▶ _FRAGMENTO DE PÁGINA_
----------
Cuando M llegó al lugar elegido, L no estaba. De repente, había desaparecido (o no aparecido) él y la conversación de whatsapp se habían esfumado. En el lugar de su foto de perfil había quedado ese logo gris y vacío. Los mensajes que enviaba se quedaban flotando en medio del tráfico que rodeaba la plaza, la fuente y la boca del metro. Sólo un check, ni doble, ni azul, ni en línea, ni escribiendo.

No hacía falta ser Sherlock Holmes para darse cuenta qué algo pasaba. M intentó llamarle y… fuera de toda sorpresa: el número marcado no se encuentra disponible en este momento, inténtelo de nuevo más tarde.

The Star drive in movie theater in Colorado

Se acercó a la puerta del cine dispuesta a cumplir con el plan previsto, al menos con la parte que le tocaba. Llegó al acceso y al pasar una de las dos entradas, el chico-de-la-pistola-láser leyó el código y mirándola a los ojos, disparó: «las dos personas vinculadas a esas entradas ya estaban dentro, te has debido equivocar.»
----------
▶ _Extractos de datos_

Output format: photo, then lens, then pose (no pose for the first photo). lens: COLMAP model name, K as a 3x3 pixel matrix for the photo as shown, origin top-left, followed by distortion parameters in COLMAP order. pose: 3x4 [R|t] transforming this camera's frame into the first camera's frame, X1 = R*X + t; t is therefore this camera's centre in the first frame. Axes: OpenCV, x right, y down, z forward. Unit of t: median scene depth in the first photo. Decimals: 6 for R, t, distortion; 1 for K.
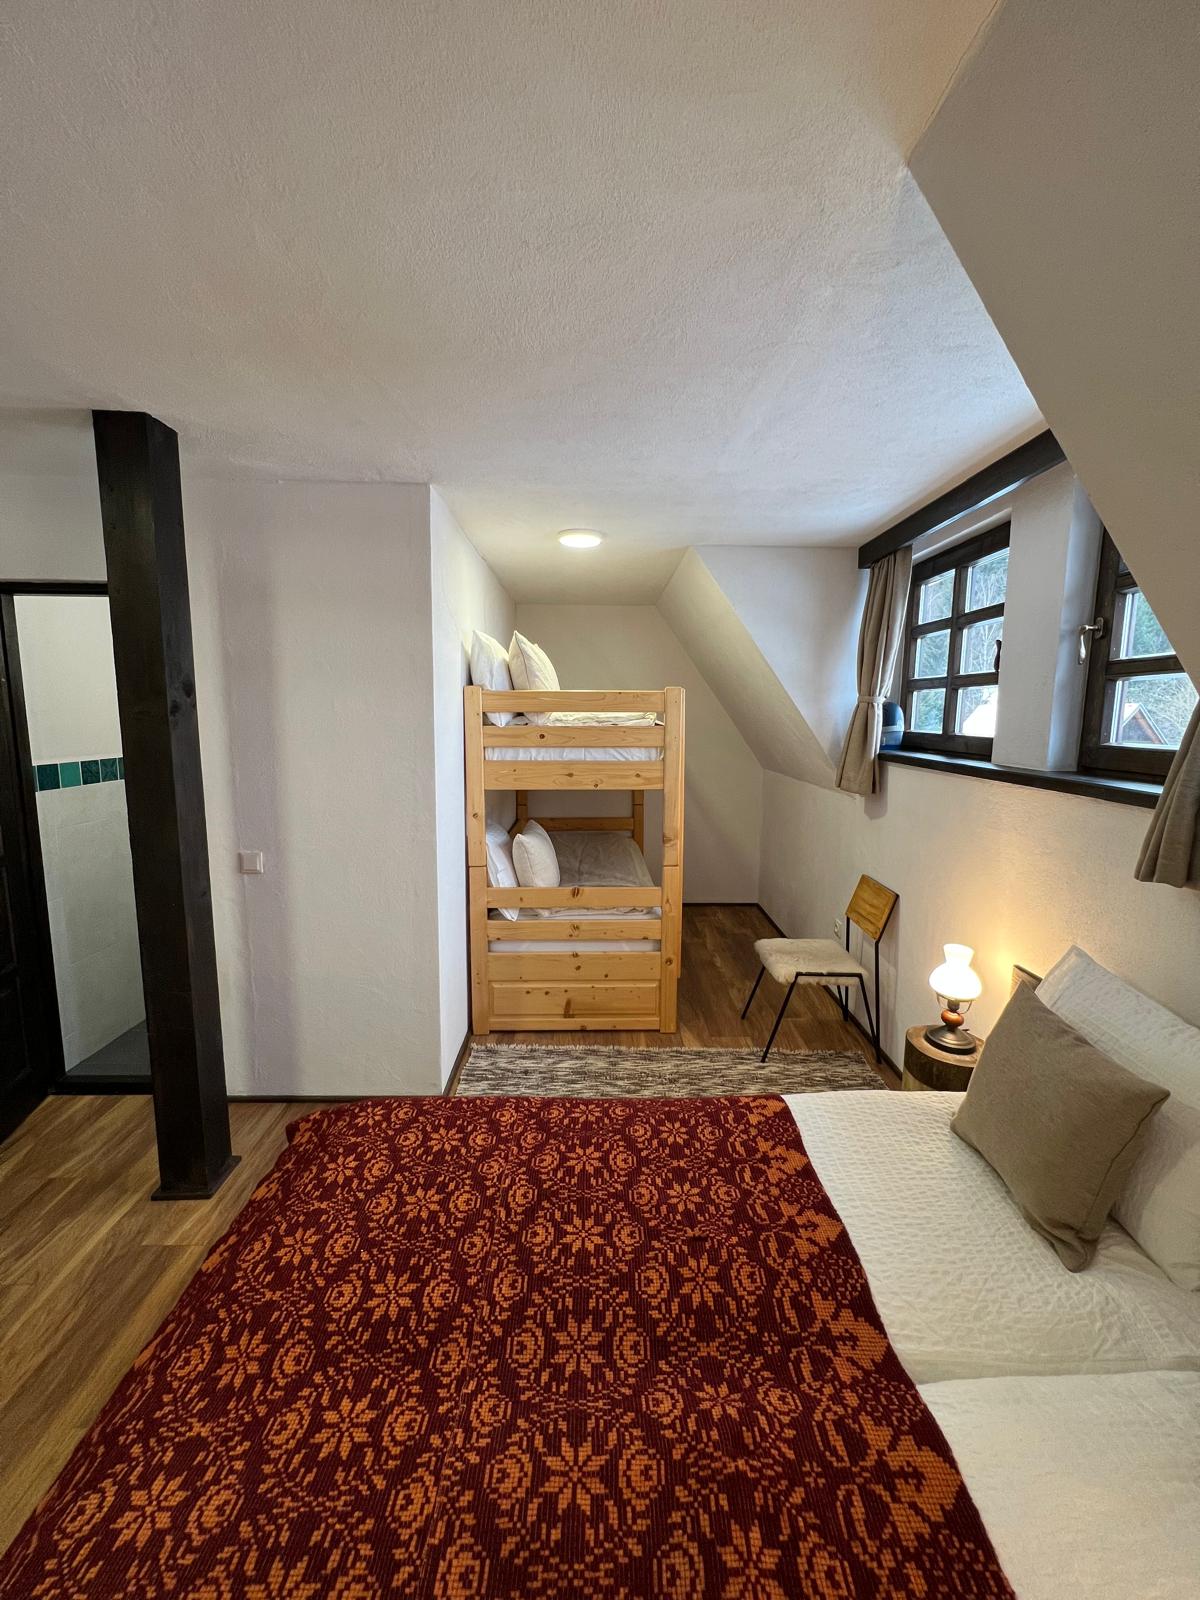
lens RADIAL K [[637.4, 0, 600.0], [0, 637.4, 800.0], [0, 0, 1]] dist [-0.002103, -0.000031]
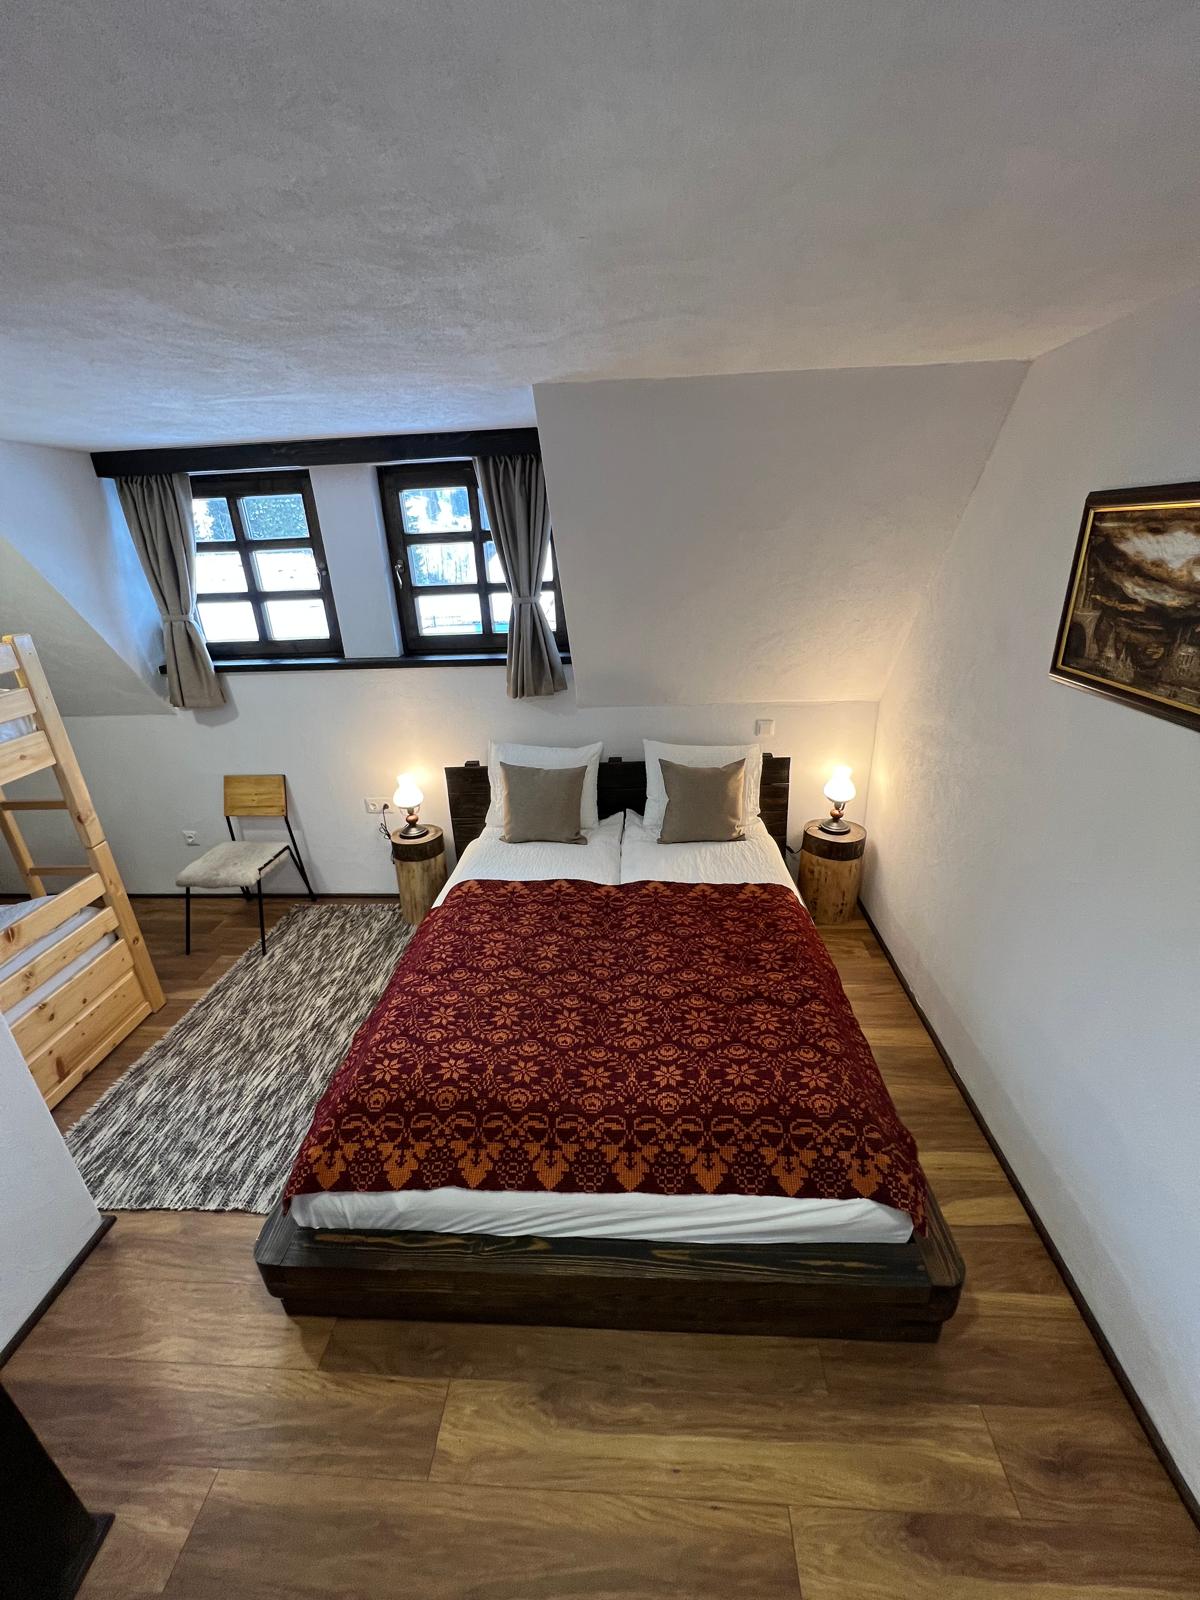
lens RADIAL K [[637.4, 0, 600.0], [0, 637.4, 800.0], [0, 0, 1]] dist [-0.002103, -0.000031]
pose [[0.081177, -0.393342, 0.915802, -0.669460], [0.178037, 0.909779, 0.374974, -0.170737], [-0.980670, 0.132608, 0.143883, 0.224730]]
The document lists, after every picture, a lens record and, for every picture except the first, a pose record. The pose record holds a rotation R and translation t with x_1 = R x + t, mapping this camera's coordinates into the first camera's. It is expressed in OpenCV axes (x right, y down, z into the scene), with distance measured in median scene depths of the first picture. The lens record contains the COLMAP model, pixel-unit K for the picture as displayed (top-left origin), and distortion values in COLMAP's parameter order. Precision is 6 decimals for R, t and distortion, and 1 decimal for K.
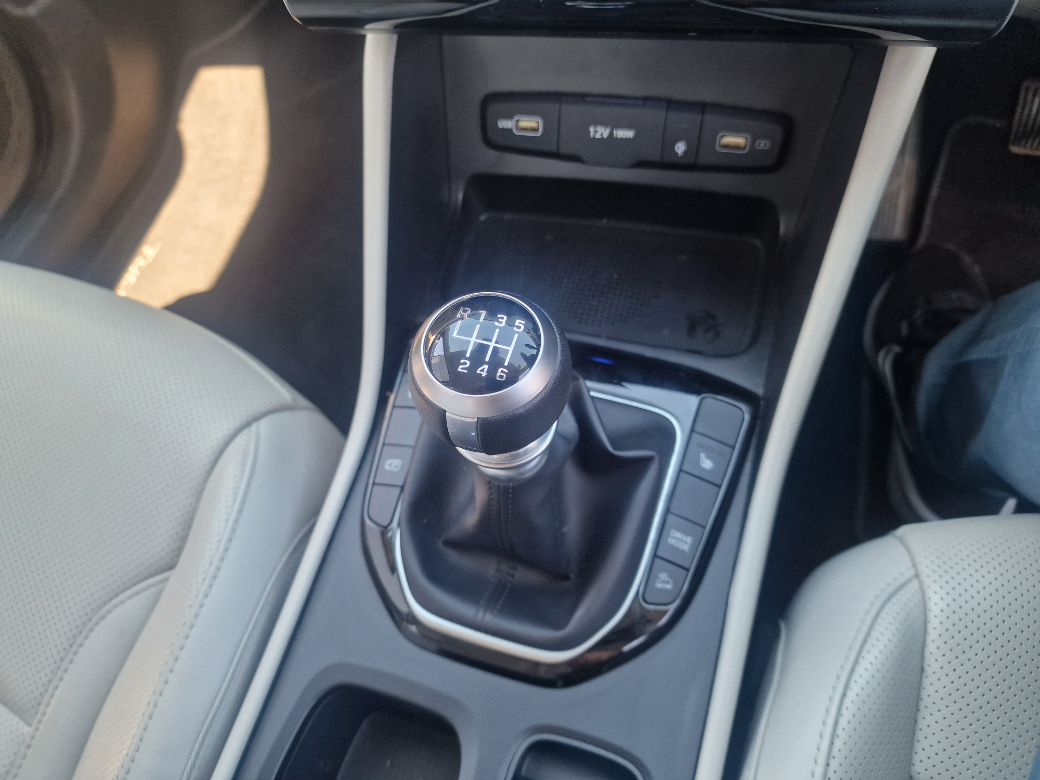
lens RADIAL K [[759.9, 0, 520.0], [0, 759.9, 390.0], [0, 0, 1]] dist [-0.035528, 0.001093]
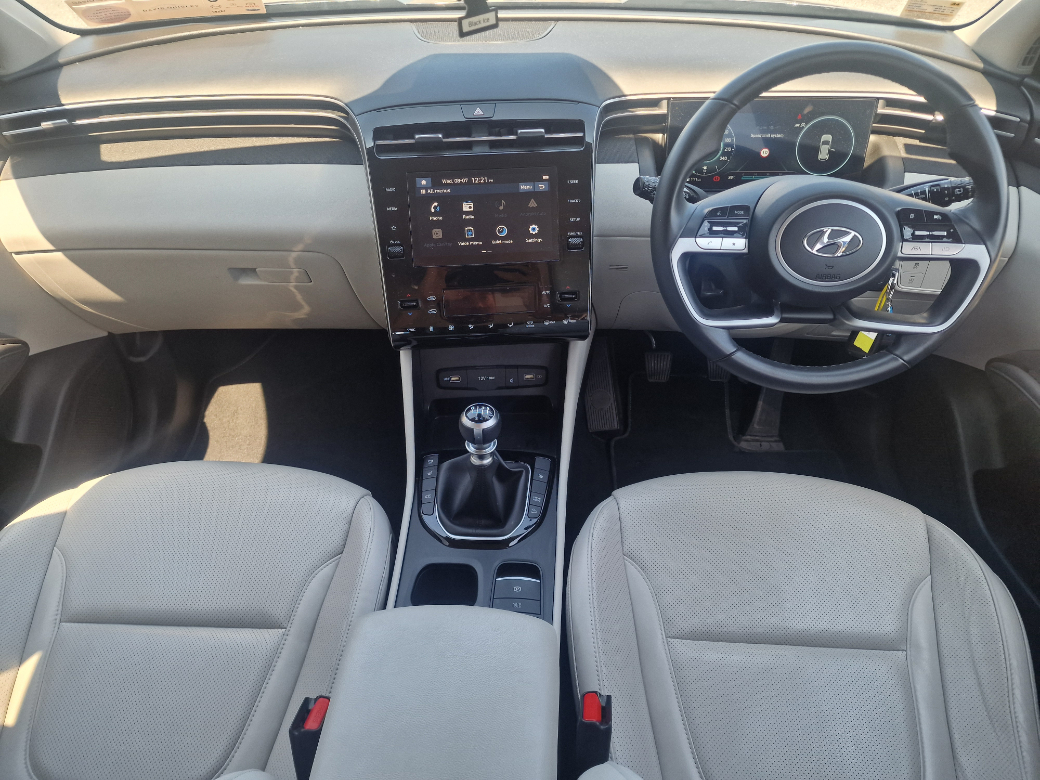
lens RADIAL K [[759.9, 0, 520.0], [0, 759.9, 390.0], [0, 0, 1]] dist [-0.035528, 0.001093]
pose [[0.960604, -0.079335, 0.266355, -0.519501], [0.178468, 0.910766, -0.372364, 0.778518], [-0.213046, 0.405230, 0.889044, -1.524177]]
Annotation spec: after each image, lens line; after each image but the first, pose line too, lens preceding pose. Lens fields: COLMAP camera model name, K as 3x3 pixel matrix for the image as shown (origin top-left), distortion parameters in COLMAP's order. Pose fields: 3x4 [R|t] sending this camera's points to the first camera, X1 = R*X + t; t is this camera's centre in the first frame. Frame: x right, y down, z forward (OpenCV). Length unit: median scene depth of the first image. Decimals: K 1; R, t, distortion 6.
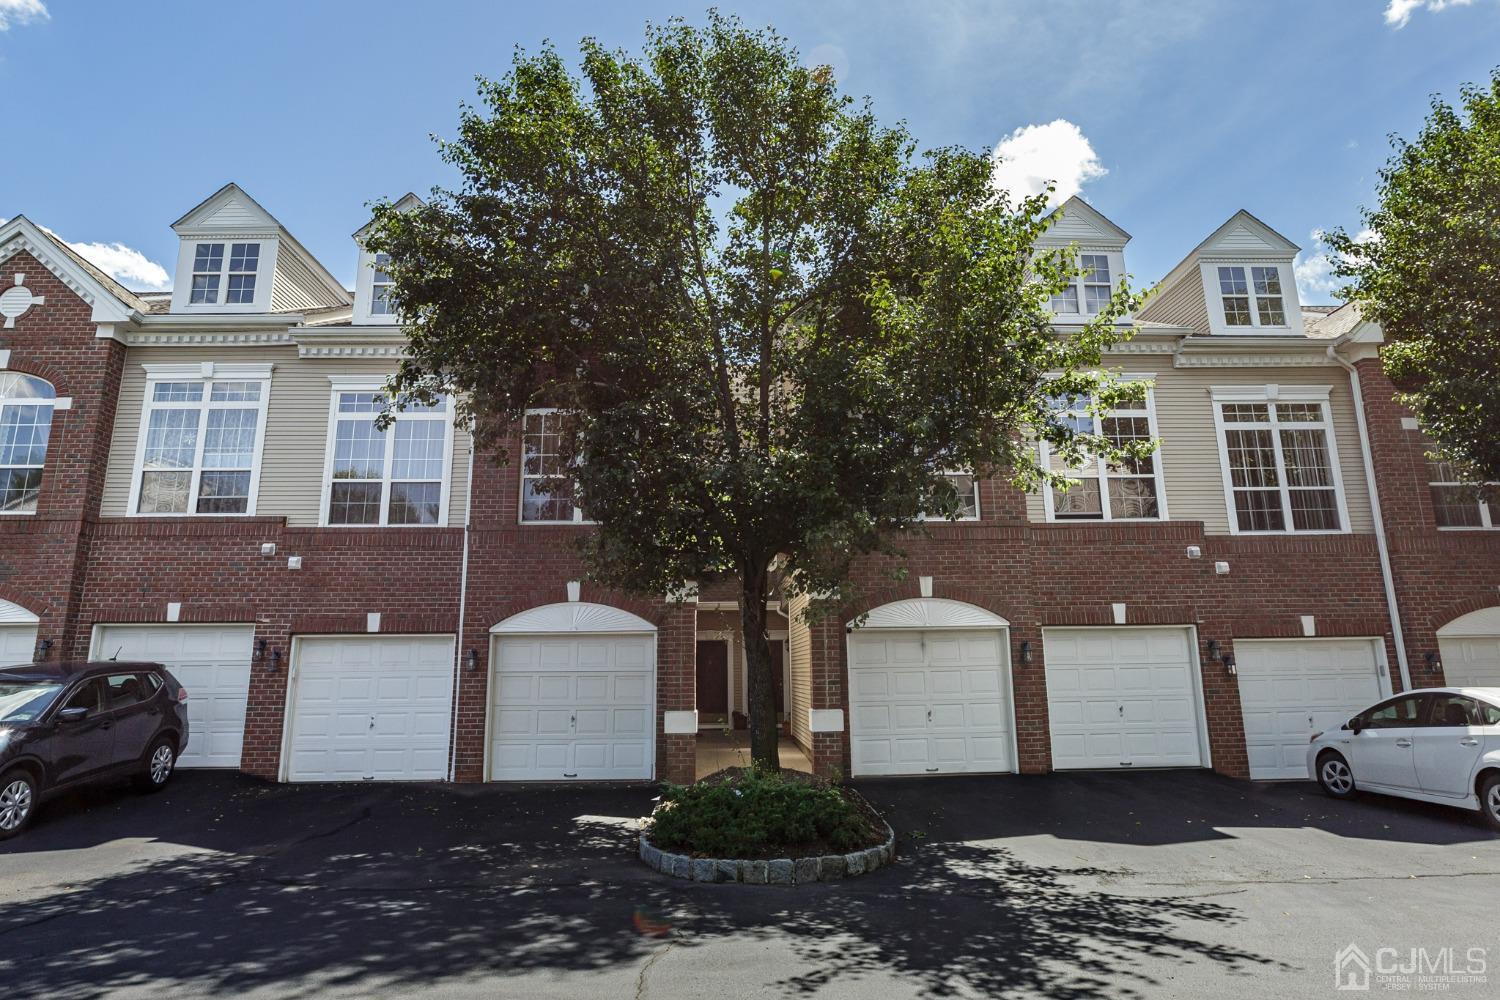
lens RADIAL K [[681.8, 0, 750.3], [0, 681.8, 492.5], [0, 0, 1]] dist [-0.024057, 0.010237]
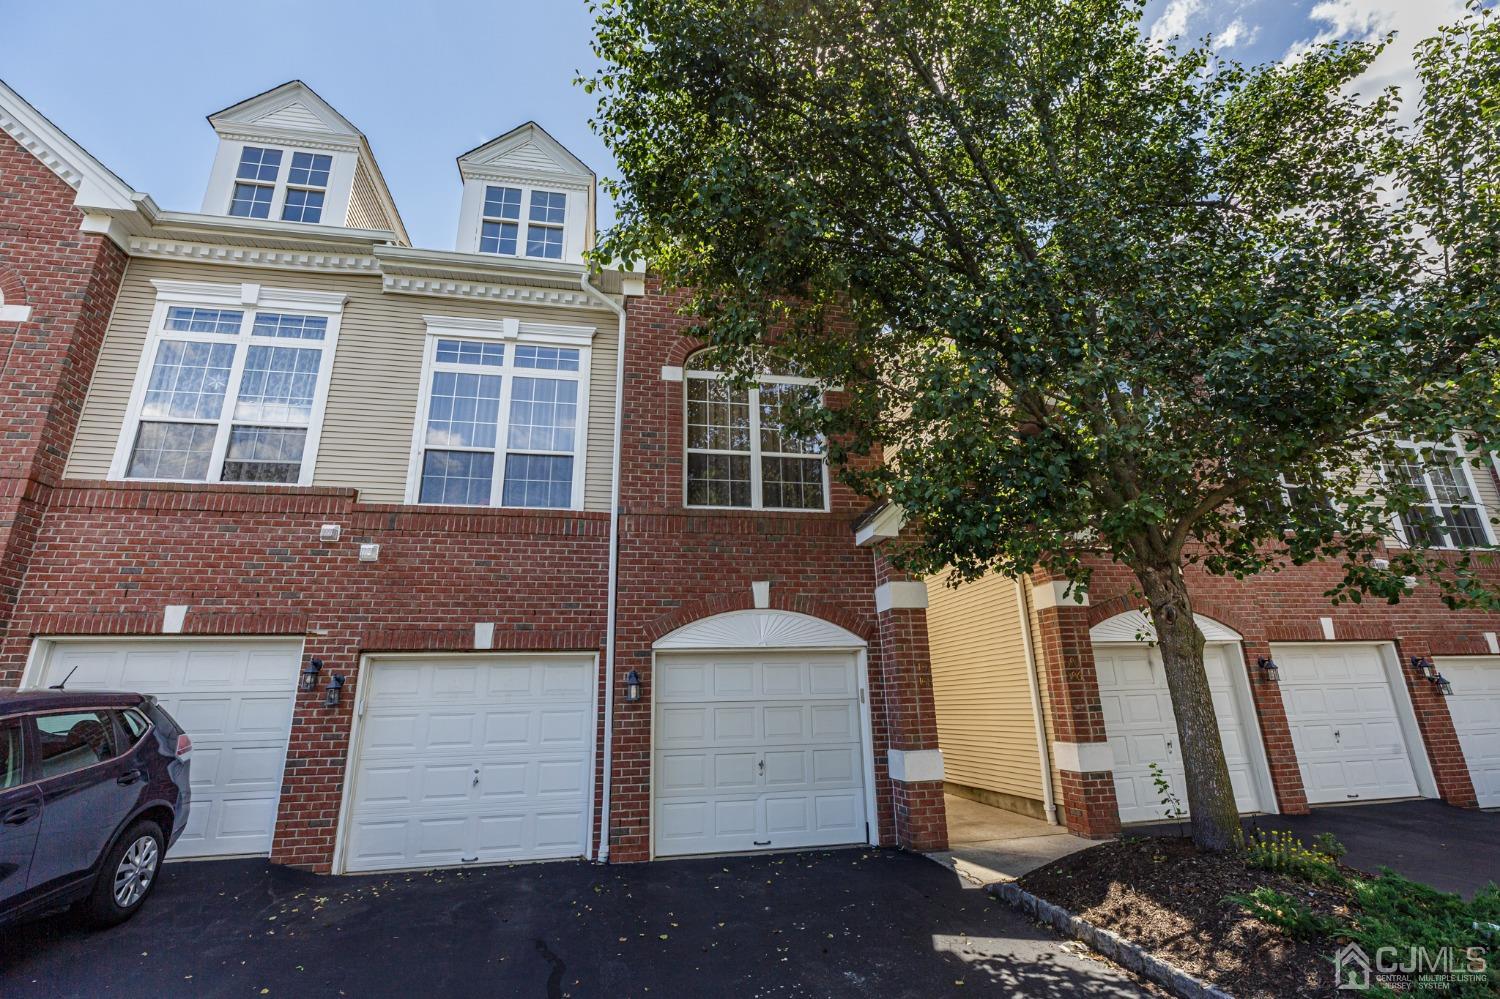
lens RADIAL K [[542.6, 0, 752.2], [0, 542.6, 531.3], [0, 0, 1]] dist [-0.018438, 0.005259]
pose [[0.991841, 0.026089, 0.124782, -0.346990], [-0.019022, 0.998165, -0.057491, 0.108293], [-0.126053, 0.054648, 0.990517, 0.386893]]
----------
▶ _EJERCICIOS_
[1] Responde a partir del fragmento:
(a) ¿Qué quedó en el lugar de la foto de perfil de L?
(b) ¿Cuántos checks mostraban los mensajes que enviaba M?
(c) ¿Qué leyó el chico-de-la-pistola-láser cuando M pasó una de las entradas?
[2] Reproduce literalmente el pasaje del fragmento que va de "Cuando M llegó" a "línea, ni escribiendo.".
Los datos no hacen falta para resolver nada de esto.

▶ _RESULTADOS_
[1]
(a) Ese logo gris y vacío.
(b) Sólo un check.
(c) El código.

[2]
Cuando M llegó al lugar elegido, L no estaba. De repente, había desaparecido (o no aparecido) él y la conversación de whatsapp se habían esfumado. En el lugar de su foto de perfil había quedado ese logo gris y vacío. Los mensajes que enviaba se quedaban flotando en medio del tráfico que rodeaba la plaza, la fuente y la boca del metro. Sólo un check, ni doble, ni azul, ni en línea, ni escribiendo.